Pendidikan Pancasila tak boleh berhenti di penghafalan lima sila, namun harus meresap ke dalam hati dan perilaku.
Hari Kesaktian Pancasila, yang diperingati setiap 1 Oktober, bukan hanya sekadar ritual tahunan, melainkan ajakan bagi seluruh rakyat Indonesia untuk menyelami kembali makna hakiki dari Pancasila sebagai dasar kehidupan bangsa.
Tragedi kelam 30 September 1965 bukan sekadar catatan sejarah, tetapi pengingat abadi bahwa di tengah ancaman ideologi asing dan konflik politik, Pancasila menjadi tameng yang menjaga keberlangsungan negeri ini.
Lebih dari sekadar seremoni, peringatan ini harus menjadi saat di mana setiap individu memaknai ulang dan menghidupkan nilai-nilai Pancasila dalam setiap aspek kehidupan sehari-hari, menjadikannya roh yang membimbing langkah bangsa menuju masa depan yang lebih baik.

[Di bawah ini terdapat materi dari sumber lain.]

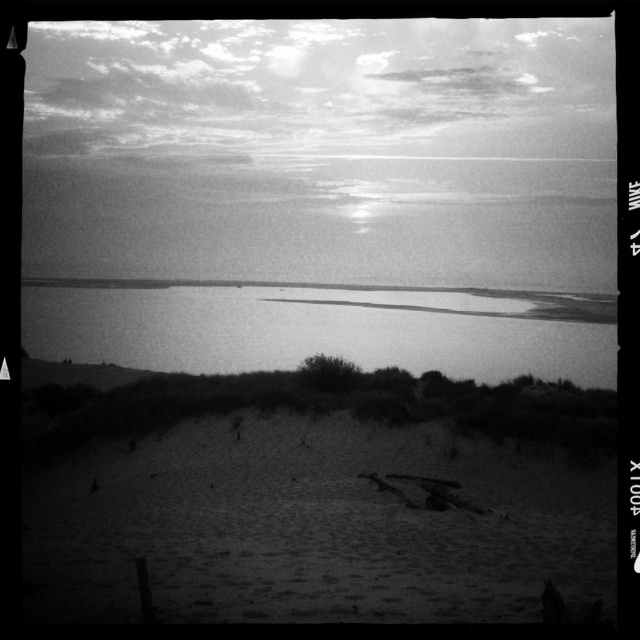
Is smooth sand at lower center positioned at the back of smooth water at center?

No, it is in front of smooth water at center.

Does point (128, 472) lie behind point (376, 356)?

No.

Between point (476, 596) and point (308, 342), which one is positioned behind?

Positioned behind is point (308, 342).

This screenshot has width=640, height=640. What are the coordinates of `smooth sand at lower center` in the screenshot? It's located at (314, 525).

Nilai-nilai inklusif Pancasila yaitu Ketuhanan, Kemanusiaan, Persatuan, Kerakyatan, dan Keadilan Sosial, adalah pondasi kebangsaan yang menekankan pentingnya penghormatan terhadap keberagaman dan kemanusiaan.
Di tengah derasnya arus globalisasi dan perubahan sosial, tantangan terbesar yang kita hadapi bukan sekadar menjaga Pancasila sebagai hafalan, tetapi memastikan agar "roso" dari Pancasila hidup dalam setiap tindakan kita sebagai warga negara. Nilai-nilai seperti keadilan sosial, penghormatan terhadap sesama, dan gotong royong harus dihadirkan dalam kebijakan pemerintah, interaksi sehari-hari, hingga ranah pendidikan.